Task item: In your copy of the data, keep every word exact and include no pictures.
*****
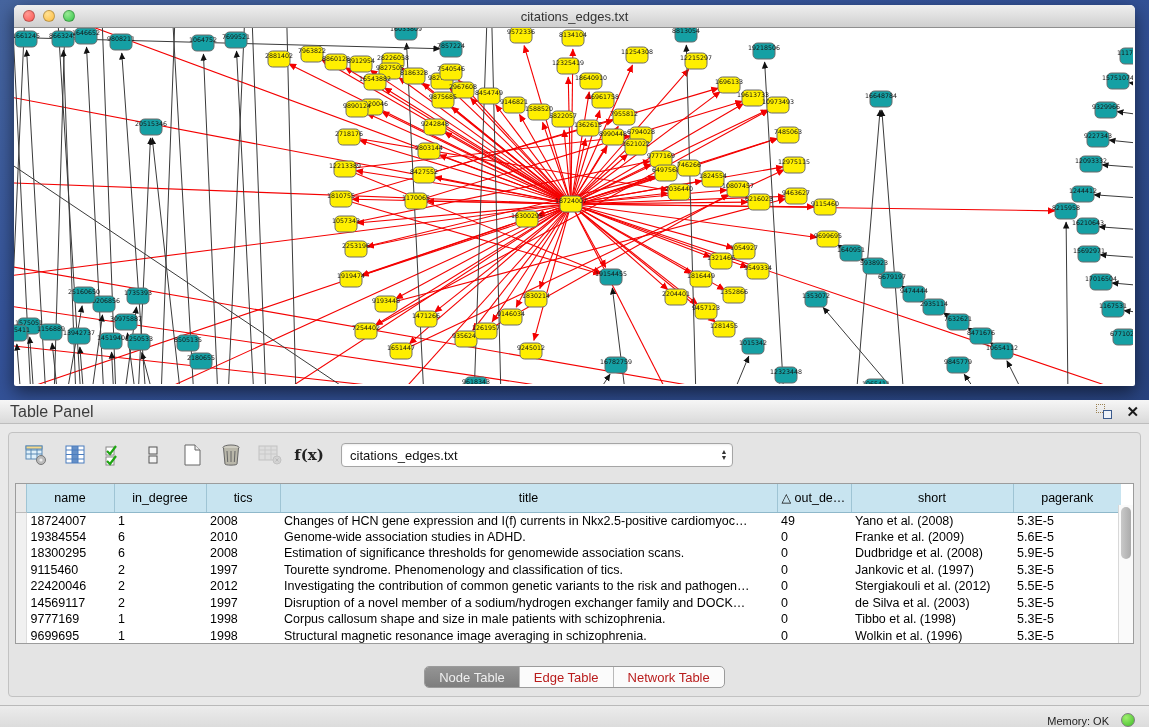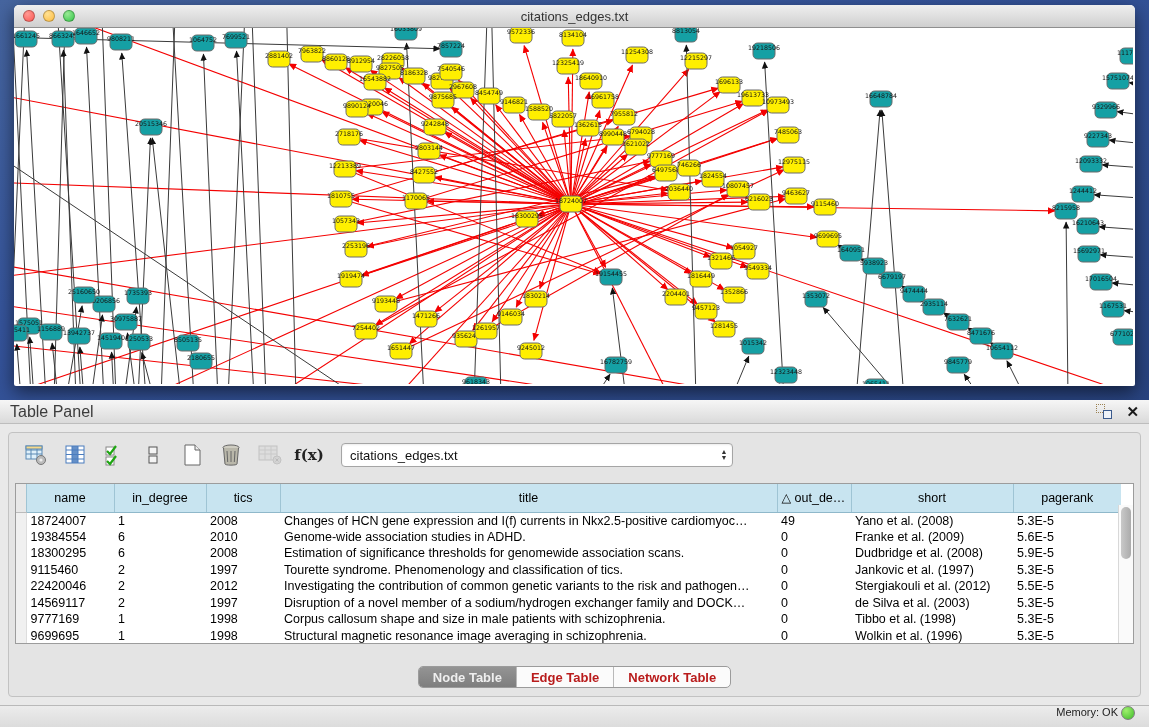--- a/index.html
+++ b/index.html
@@ -42,27 +42,27 @@
   .tbl-box { position:absolute; left:6px; right:6px; top:50px; bottom:52px; background:#fff; border:1px solid #9c9c9c; overflow:hidden; }
   table.data { border-collapse:collapse; table-layout:fixed; width:1105px; font-size:12.5px; color:#000; }
   table.data th { background:#c8e4f0; border-left:1px solid #9fc4d4; border-bottom:1px solid #8fb8ca; font-weight:normal; font-size:12.5px; height:28px; padding:0 4px; overflow:hidden; white-space:nowrap; cursor:pointer; }
   table.data th:first-child { border-left:none; background:#e8e8e8; border-bottom:1px solid #bbb; }
   table.data td { height:16.5px; padding:0 4px; white-space:nowrap; overflow:hidden; text-overflow:ellipsis; cursor:default; }
   table.data td.gutter { background:#f0f0f0; border-right:1px solid #ddd; }
   .vscroll { position:absolute; top:21px; bottom:0; right:0; width:15px; background:#fafafa; border-left:1px solid #d8d8d8; }
   .vscroll .thumb { position:absolute; top:2px; left:2px; width:10px; height:52px; border-radius:6px; background:linear-gradient(90deg,#c9c9c9,#ababab); cursor:pointer; }
 
   .tp-tabs { position:absolute; bottom:8px; left:0; right:0; display:flex; justify-content:center; }
-  .seg { display:flex; height:22px; border:1px solid #9b9b9b; border-radius:5px; overflow:hidden; background:#fbfbfb;font-weight:bold; }
+  .seg { display:flex; height:22px; border:1px solid #9b9b9b; border-radius:5px; overflow:hidden; background:#fbfbfb; }
   .seg .tab { padding:0 14px; display:flex; align-items:center; font-size:13px; color:#b91c1c; cursor:pointer; border-left:1px solid #b9b9b9; }
   .seg .tab:first-child { border-left:none; }
   .seg .tab.active { background:linear-gradient(#949494,#7e7e7e); color:#efefef; }
 
   
-  .status-bar { position:relative; width:1149px; height:22px; background:linear-gradient(#ececec,#dcdcdc); border-top:1px solid #b9b9b9; display:flex; align-items:flex-start; justify-content:flex-end; padding-right:14px; gap:3px;padding-left:28px; }
+  .status-bar { position:relative; width:1149px; height:22px; background:linear-gradient(#ececec,#dcdcdc); border-top:1px solid #b9b9b9; display:flex; align-items:flex-end; justify-content:flex-end; padding-right:14px; gap:12px;padding-left:28px; }
   .mem-label { font-size:11px; color:#222; }
   .mem-dot { width:14px; height:14px; border-radius:50%; border:1px solid #7e7e7e; background:radial-gradient(circle at 35% 30%,#9ff06e,#3fbb2a); cursor:pointer; }
 </style>
 </head>
 <body>
 
 <div class="desktop">
   <div class="net-window">
     <div class="titlebar">
       <div class="traffic">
*****
Solved exercise:
--- a/index.html
+++ b/index.html
@@ -42,27 +42,27 @@
   .tbl-box { position:absolute; left:6px; right:6px; top:50px; bottom:52px; background:#fff; border:1px solid #9c9c9c; overflow:hidden; }
   table.data { border-collapse:collapse; table-layout:fixed; width:1105px; font-size:12.5px; color:#000; }
   table.data th { background:#c8e4f0; border-left:1px solid #9fc4d4; border-bottom:1px solid #8fb8ca; font-weight:normal; font-size:12.5px; height:28px; padding:0 4px; overflow:hidden; white-space:nowrap; cursor:pointer; }
   table.data th:first-child { border-left:none; background:#e8e8e8; border-bottom:1px solid #bbb; }
   table.data td { height:16.5px; padding:0 4px; white-space:nowrap; overflow:hidden; text-overflow:ellipsis; cursor:default; }
   table.data td.gutter { background:#f0f0f0; border-right:1px solid #ddd; }
   .vscroll { position:absolute; top:21px; bottom:0; right:0; width:15px; background:#fafafa; border-left:1px solid #d8d8d8; }
   .vscroll .thumb { position:absolute; top:2px; left:2px; width:10px; height:52px; border-radius:6px; background:linear-gradient(90deg,#c9c9c9,#ababab); cursor:pointer; }
 
   .tp-tabs { position:absolute; bottom:8px; left:0; right:0; display:flex; justify-content:center; }
-  .seg { display:flex; height:22px; border:1px solid #9b9b9b; border-radius:5px; overflow:hidden; background:#fbfbfb;font-weight:bold; }
+  .seg { display:flex; height:22px; border:1px solid #9b9b9b; border-radius:5px; overflow:hidden; background:#fbfbfb; }
   .seg .tab { padding:0 14px; display:flex; align-items:center; font-size:13px; color:#b91c1c; cursor:pointer; border-left:1px solid #b9b9b9; }
   .seg .tab:first-child { border-left:none; }
   .seg .tab.active { background:linear-gradient(#949494,#7e7e7e); color:#efefef; }
 
   
-  .status-bar { position:relative; width:1149px; height:22px; background:linear-gradient(#ececec,#dcdcdc); border-top:1px solid #b9b9b9; display:flex; align-items:flex-start; justify-content:flex-end; padding-right:14px; gap:3px;padding-left:28px; }
+  .status-bar { position:relative; width:1149px; height:22px; background:linear-gradient(#ececec,#dcdcdc); border-top:1px solid #b9b9b9; display:flex; align-items:flex-end; justify-content:flex-end; padding-right:14px; gap:12px;padding-left:28px; }
   .mem-label { font-size:11px; color:#222; }
   .mem-dot { width:14px; height:14px; border-radius:50%; border:1px solid #7e7e7e; background:radial-gradient(circle at 35% 30%,#9ff06e,#3fbb2a); cursor:pointer; }
 </style>
 </head>
 <body>
 
 <div class="desktop">
   <div class="net-window">
     <div class="titlebar">
       <div class="traffic">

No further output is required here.